Task list:
1. Duplicate everything in the fly fishing thread from "very true, i" down to "use the stream.".
2. According to the fly fishing thread, where does Buckeye United Fly Fishers meet every month?

Study text:
____________________
# Flyfishing In southwest Ohio



## Irvan51 (May 12, 2005)

Started fishing last week with the flyrod and went to 4 mile creek. Caught a couple small rock bass, then landed a 1.5 lbs small mouth. thats all i needed to keep going for the next month. If anyone know any good creeks in the south west. Let me know Thanks


----------



## Lysis (Apr 18, 2004)

What fly (and color) did the smallmouth take?


----------



## Pikemandu (Apr 4, 2005)

Indian creek is about my favorite place. you can access it from bridges on 128 or new london road in hamilton. 7 mile is another good spot. If you just started i would suggest taking some size 8 chart. popers and/or sneaky pete's, similar size stonefly nymphs, hellagramites and black or white wooly buggers and you will catch them left and right.


----------



## Salmonid (Apr 14, 2004)

Hey, just be very careful on both streams listed, the latter is just about 100% private and almost every access is well posted, ( trust me, I been shoed out from several including by mr sheriff) so watch your back and make sure where you are fishing you can get in and and not irk any landowners off, they dont respond well to cityfolk over there. Just because there is a pull off,doesnt mean you can fish there as I have found out over the years.
Get permission whenever possible!

Salmonid
PS Notice how I didnt mention any small streams by name here, some people get mad about that so try to generialize whenever possible


----------



## Pikemandu (Apr 4, 2005)

very true, i was on my lunch when i posted so could not go in to detail. there is only one point on 7 mile i have been able to access and my brother showed me the spot but i can never remember the street names. indian i havent had a problem yet so please remember to pick up after yourself so the land owners dont get angry and we can continue to use the stream.


----------



## dukeedwardmarx (Mar 6, 2014)

Nice going Irvan51. When you say it was your first time do you mean first time ever or this season. I am brand new to fly fishing. Where is 4 mile creek. I am going to look at the responses you get because I want to find out where to fly fish in Southwest Ohio too.

dukeedwardmarx


----------



## flyman01 (Jan 23, 2013)

Duke:

If I am not mistaken, I think the post you pulled up is from 9 years ago looking at the dates things were posted. There are plenty of places around Southwest Ohio to fly fish, the Little Miami being a very good one. You should check out Buckeye United Fly Fishers, it would be a good thing to consider joining especially if you are new to the sport and want to meet up with some great experienced people with tons of info on place to fish and trips you can take. They meet in Mason every month, check out the website.


----------



## dukeedwardmarx (Mar 6, 2014)

Thank's flyman01
I have an application form for the BUFF and I will join. Do you belong to the BUFF. 

dukeedwardmarx


----------



## flyman01 (Jan 23, 2013)

Duke;

Sent you a PM with some info.

Flyman01


----------



## dukeedwardmarx (Mar 6, 2014)

Thanks Pikemandu 
I appreciate the response. I will be sure to leave the area clean, that is not to much to ask of anyone.


----------
____________________
Data excerpts
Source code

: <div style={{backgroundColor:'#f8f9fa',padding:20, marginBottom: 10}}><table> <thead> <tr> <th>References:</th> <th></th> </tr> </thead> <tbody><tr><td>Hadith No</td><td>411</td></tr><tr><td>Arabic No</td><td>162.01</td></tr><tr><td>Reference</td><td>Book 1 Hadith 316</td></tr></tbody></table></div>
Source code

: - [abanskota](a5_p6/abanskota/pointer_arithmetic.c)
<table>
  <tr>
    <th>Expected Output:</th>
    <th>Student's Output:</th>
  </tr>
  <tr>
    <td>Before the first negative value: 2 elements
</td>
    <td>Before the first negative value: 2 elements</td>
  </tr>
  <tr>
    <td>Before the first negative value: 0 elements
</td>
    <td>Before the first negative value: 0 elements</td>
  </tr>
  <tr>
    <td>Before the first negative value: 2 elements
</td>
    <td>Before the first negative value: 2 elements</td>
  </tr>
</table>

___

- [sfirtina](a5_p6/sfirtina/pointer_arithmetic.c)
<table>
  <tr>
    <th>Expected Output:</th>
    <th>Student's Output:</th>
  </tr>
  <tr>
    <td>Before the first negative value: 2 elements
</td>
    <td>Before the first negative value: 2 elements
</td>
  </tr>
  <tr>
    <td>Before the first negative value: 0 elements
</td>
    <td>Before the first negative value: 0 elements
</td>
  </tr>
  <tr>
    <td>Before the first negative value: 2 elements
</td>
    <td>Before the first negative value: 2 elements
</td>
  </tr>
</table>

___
____________________
Answer section:
1.
very true, i was on my lunch when i posted so could not go in to detail. there is only one point on 7 mile i have been able to access and my brother showed me the spot but i can never remember the street names. indian i havent had a problem yet so please remember to pick up after yourself so the land owners dont get angry and we can continue to use the stream.

2. In Mason.